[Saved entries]

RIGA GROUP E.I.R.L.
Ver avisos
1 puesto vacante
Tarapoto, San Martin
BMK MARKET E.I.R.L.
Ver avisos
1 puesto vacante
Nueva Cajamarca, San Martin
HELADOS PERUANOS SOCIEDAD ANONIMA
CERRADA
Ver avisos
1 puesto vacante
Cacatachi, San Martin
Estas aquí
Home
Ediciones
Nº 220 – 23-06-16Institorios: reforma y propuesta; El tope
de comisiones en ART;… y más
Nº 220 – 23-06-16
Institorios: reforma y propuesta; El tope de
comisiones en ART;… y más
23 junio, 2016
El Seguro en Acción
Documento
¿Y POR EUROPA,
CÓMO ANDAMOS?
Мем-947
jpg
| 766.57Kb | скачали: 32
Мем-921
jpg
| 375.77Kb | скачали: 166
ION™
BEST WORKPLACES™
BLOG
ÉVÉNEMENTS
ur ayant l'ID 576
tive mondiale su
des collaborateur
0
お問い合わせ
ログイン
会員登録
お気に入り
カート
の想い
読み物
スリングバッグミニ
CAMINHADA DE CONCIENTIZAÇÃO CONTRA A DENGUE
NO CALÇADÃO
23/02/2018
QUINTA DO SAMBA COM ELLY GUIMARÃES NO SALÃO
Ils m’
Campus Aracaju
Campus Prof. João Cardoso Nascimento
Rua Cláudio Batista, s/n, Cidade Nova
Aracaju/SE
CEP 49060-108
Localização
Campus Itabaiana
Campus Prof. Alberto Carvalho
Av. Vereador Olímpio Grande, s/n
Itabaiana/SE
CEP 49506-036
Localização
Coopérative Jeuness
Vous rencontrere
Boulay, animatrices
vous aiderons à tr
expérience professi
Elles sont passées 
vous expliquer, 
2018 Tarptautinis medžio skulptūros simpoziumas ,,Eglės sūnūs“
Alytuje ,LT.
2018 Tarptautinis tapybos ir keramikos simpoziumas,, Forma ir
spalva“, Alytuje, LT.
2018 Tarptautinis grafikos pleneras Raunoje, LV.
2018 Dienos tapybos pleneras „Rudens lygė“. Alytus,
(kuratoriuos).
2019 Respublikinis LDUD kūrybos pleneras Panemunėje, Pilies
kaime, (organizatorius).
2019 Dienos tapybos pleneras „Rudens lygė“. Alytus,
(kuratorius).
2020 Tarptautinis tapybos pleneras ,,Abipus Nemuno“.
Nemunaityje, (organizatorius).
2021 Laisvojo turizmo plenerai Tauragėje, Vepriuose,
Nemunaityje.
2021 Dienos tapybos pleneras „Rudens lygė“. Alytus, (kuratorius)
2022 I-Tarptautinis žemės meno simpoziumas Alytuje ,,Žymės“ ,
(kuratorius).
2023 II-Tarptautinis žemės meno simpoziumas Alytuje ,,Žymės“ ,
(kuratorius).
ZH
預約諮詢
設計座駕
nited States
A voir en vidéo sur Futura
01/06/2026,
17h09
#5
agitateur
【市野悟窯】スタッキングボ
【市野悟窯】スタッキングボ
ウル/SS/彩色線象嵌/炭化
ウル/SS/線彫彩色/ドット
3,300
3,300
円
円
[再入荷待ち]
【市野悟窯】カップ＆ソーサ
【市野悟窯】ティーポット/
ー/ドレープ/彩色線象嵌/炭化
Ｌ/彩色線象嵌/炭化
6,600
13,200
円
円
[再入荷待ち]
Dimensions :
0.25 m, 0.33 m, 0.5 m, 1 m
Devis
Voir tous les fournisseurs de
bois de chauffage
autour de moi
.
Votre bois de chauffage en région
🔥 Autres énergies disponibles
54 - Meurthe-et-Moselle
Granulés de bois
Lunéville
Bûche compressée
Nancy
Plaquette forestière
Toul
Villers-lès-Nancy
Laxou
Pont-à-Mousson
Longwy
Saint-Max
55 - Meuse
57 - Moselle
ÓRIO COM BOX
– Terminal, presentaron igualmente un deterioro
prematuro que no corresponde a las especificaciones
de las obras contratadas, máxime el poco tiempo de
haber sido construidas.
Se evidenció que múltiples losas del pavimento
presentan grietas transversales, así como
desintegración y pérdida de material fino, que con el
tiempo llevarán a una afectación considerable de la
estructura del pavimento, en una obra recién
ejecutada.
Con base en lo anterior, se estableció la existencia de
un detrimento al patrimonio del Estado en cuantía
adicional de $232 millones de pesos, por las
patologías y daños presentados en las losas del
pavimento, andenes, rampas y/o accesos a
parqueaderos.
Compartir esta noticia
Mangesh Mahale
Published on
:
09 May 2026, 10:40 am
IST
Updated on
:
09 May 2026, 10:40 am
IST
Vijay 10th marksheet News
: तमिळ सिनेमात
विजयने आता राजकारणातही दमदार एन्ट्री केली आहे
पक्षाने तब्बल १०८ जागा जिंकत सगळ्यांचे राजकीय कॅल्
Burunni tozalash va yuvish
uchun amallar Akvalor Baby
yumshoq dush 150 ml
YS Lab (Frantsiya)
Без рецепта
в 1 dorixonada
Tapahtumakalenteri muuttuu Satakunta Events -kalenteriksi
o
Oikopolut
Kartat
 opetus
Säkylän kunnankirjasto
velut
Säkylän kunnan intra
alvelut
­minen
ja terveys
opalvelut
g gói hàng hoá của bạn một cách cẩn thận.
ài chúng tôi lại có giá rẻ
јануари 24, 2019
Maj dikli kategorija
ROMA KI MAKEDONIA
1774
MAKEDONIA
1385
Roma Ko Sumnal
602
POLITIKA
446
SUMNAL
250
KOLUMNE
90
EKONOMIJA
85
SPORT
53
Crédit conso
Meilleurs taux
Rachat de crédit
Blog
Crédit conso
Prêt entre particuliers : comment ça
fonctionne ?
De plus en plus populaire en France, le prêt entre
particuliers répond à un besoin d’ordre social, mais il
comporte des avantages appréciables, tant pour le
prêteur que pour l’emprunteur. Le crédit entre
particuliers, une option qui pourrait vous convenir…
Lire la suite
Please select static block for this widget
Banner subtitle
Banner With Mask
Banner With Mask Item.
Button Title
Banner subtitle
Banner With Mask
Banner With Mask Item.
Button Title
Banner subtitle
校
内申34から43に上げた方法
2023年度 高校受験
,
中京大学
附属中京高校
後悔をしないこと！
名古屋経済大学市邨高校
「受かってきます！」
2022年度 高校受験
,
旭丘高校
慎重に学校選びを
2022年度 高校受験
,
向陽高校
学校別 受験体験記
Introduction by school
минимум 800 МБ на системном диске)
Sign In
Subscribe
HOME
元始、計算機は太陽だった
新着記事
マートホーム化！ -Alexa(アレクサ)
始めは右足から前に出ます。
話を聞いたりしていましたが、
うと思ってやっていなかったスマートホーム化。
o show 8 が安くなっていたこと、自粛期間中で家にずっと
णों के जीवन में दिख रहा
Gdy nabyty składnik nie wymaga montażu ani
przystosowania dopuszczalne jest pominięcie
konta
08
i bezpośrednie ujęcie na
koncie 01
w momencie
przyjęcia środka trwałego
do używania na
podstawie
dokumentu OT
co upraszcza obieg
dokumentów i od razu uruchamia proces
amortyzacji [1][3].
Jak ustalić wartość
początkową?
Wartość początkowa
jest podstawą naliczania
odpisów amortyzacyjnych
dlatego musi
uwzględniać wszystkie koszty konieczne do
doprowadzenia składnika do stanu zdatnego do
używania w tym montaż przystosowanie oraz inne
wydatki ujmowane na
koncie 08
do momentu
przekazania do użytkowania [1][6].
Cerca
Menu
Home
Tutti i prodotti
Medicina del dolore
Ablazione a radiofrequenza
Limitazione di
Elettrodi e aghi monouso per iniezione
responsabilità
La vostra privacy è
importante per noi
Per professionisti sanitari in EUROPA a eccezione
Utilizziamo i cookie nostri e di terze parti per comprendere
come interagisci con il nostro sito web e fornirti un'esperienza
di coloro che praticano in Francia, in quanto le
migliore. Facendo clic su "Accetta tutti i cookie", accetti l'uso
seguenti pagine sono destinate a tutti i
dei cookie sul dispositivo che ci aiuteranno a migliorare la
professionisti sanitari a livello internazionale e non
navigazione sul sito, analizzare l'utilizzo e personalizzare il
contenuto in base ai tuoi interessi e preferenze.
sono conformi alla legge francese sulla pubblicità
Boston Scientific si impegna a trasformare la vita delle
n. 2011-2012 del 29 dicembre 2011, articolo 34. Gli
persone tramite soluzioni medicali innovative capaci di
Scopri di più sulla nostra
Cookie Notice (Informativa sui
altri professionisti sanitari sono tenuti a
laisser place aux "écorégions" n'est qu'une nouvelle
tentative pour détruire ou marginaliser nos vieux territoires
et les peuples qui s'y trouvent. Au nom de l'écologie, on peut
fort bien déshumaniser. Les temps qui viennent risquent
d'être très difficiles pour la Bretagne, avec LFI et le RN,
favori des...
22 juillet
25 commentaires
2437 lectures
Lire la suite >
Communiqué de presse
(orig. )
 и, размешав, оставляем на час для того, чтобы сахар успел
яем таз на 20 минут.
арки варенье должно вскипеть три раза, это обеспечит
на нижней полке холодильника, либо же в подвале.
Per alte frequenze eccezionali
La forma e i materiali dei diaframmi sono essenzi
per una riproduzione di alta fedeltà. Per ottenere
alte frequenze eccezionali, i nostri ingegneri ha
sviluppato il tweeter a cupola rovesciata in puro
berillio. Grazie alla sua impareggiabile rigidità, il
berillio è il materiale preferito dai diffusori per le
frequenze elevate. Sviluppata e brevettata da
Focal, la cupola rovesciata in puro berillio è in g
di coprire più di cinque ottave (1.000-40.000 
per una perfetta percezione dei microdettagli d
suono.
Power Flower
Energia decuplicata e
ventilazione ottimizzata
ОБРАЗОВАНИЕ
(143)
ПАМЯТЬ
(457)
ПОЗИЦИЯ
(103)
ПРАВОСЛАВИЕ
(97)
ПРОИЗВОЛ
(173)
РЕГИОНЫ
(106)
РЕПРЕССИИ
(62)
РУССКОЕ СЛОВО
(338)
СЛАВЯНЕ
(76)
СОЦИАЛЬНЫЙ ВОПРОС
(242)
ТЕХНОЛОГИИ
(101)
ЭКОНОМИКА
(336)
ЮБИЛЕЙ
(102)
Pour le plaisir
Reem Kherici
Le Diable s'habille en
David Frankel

● Exercise description
Up to and including the line that contains "Nemunaityje, (organizatorius).", output the records above exactly, beginning with their first line.

● Answer for this exercise
RIGA GROUP E.I.R.L.
Ver avisos
1 puesto vacante
Tarapoto, San Martin
BMK MARKET E.I.R.L.
Ver avisos
1 puesto vacante
Nueva Cajamarca, San Martin
HELADOS PERUANOS SOCIEDAD ANONIMA
CERRADA
Ver avisos
1 puesto vacante
Cacatachi, San Martin
Estas aquí
Home
Ediciones
Nº 220 – 23-06-16Institorios: reforma y propuesta; El tope
de comisiones en ART;… y más
Nº 220 – 23-06-16
Institorios: reforma y propuesta; El tope de
comisiones en ART;… y más
23 junio, 2016
El Seguro en Acción
Documento
¿Y POR EUROPA,
CÓMO ANDAMOS?
Мем-947
jpg
| 766.57Kb | скачали: 32
Мем-921
jpg
| 375.77Kb | скачали: 166
ION™
BEST WORKPLACES™
BLOG
ÉVÉNEMENTS
ur ayant l'ID 576
tive mondiale su
des collaborateur
0
お問い合わせ
ログイン
会員登録
お気に入り
カート
の想い
読み物
スリングバッグミニ
CAMINHADA DE CONCIENTIZAÇÃO CONTRA A DENGUE
NO CALÇADÃO
23/02/2018
QUINTA DO SAMBA COM ELLY GUIMARÃES NO SALÃO
Ils m’
Campus Aracaju
Campus Prof. João Cardoso Nascimento
Rua Cláudio Batista, s/n, Cidade Nova
Aracaju/SE
CEP 49060-108
Localização
Campus Itabaiana
Campus Prof. Alberto Carvalho
Av. Vereador Olímpio Grande, s/n
Itabaiana/SE
CEP 49506-036
Localização
Coopérative Jeuness
Vous rencontrere
Boulay, animatrices
vous aiderons à tr
expérience professi
Elles sont passées 
vous expliquer, 
2018 Tarptautinis medžio skulptūros simpoziumas ,,Eglės sūnūs“
Alytuje ,LT.
2018 Tarptautinis tapybos ir keramikos simpoziumas,, Forma ir
spalva“, Alytuje, LT.
2018 Tarptautinis grafikos pleneras Raunoje, LV.
2018 Dienos tapybos pleneras „Rudens lygė“. Alytus,
(kuratoriuos).
2019 Respublikinis LDUD kūrybos pleneras Panemunėje, Pilies
kaime, (organizatorius).
2019 Dienos tapybos pleneras „Rudens lygė“. Alytus,
(kuratorius).
2020 Tarptautinis tapybos pleneras ,,Abipus Nemuno“.
Nemunaityje, (organizatorius).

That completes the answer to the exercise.